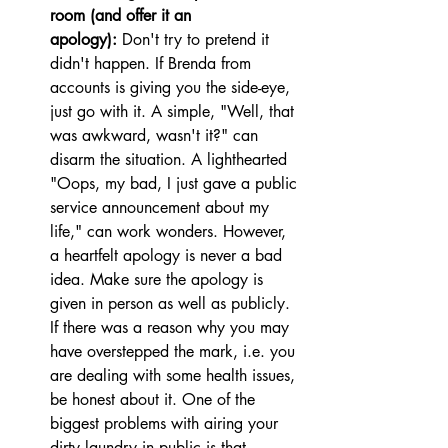
room (and offer it an 
apology):
 Don't try to pretend it 
didn't happen. If Brenda from 
accounts is giving you the side-eye, 
just go with it. A simple, "Well, that 
was awkward, wasn't it?" can 
disarm the situation. A lighthearted 
"Oops, my bad, I just gave a public 
service announcement about my 
life," can work wonders. However, 
a heartfelt apology is never a bad 
idea. Make sure the apology is 
given in person as well as publicly. 
If there was a reason why you may 
have overstepped the mark, i.e. you 
are dealing with some health issues, 
be honest about it. One of the 
biggest problems with airing your 
dirty laundry in public is that, 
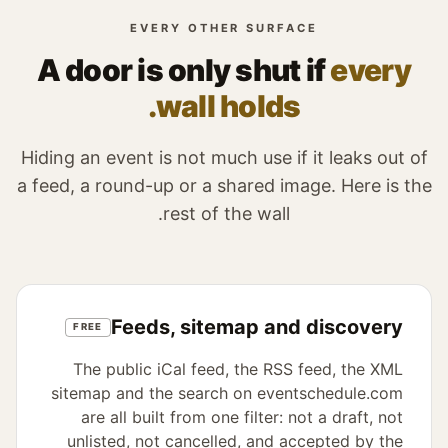
EVERY OTHER SURFACE
A door is only shut if
every
wall holds.
Hiding an event is not much use if it leaks out of
a feed, a round-up or a shared image. Here is the
rest of the wall.
Feeds, sitemap and discovery
FREE
The public iCal feed, the RSS feed, the XML
sitemap and the search on eventschedule.com
are all built from one filter: not a draft, not
unlisted, not cancelled, and accepted by the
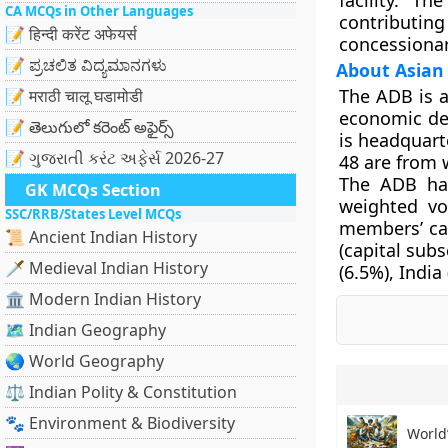
facility. T
CA MCQs in Other Languages
contributing
📝 हिन्दी करेंट अफेयर्स
concessionar
📝 ಪ್ರಚಲಿತ ವಿದ್ಯಮಾನಗಳು
About Asian
The ADB is 
📝 मराठी चालू घडामोडी
economic dev
📝 తెలుగులో కరెంట్ అఫైర్స్
is headquart
📝 ગુજરાતી કરંટ અફેર્સ 2026-27
48 are from 
The ADB has
GK MCQs Section
weighted vo
SSC/RRB/States Level MCQs
members’ cap
📜 Ancient Indian History
(capital sub
🗡️ Medieval Indian History
(6.5%), India
🏛️ Modern Indian History
🗺️ Indian Geography
🌏 World Geography
⚖️ Indian Polity & Constitution
🐾 Environment & Biodiversity
World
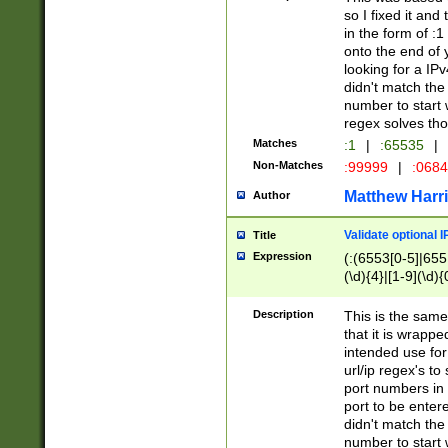
so I fixed it and
in the form of :
onto the end of 
looking for a IPv
didn't match the 
number to start 
regex solves th
Matches
:1
|
:65535
|
Non-Matches
:99999
|
:068
Matthew Harr
Author
Validate optional 
Title
Expression
(:(6553[0-5]|655[
(\d){4}|[1-9](\d){
Description
This is the same
that it is wrapp
intended use for
url/ip regex's t
port numbers in 
port to be entere
didn't match the 
number to start 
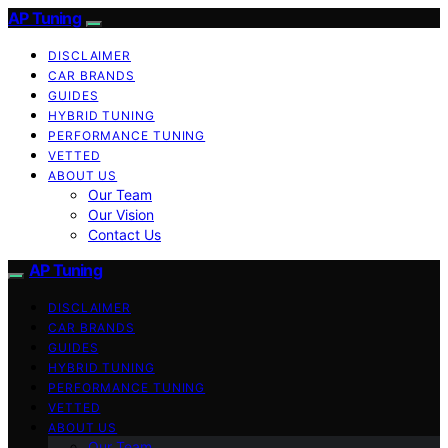
AP Tuning
DISCLAIMER
CAR BRANDS
GUIDES
HYBRID TUNING
PERFORMANCE TUNING
VETTED
ABOUT US
Our Team
Our Vision
Contact Us
AP Tuning
DISCLAIMER
CAR BRANDS
GUIDES
HYBRID TUNING
PERFORMANCE TUNING
VETTED
ABOUT US
Our Team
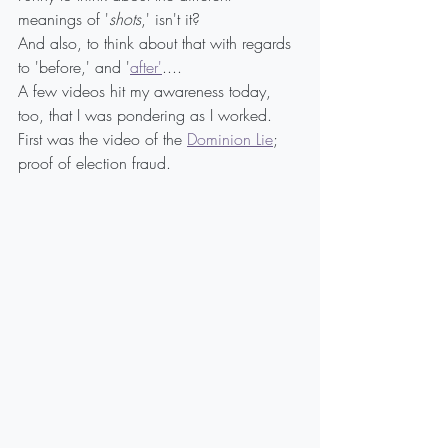
meanings of '
shots
,' isn't it?
And also, to think about that with regards 
to 'before,' and '
after'
....
A few videos hit my awareness today, 
too, that I was pondering as I worked. 
First was the video of the 
Dominion Lie
; 
proof of election fraud.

——

Requirement | Would you filter the records and copy each line that contains the word "with"?

Reply to the task |
just go with it. A simple, "Well, that 
are dealing with some health issues, 
biggest problems with airing your 
And also, to think about that with regards 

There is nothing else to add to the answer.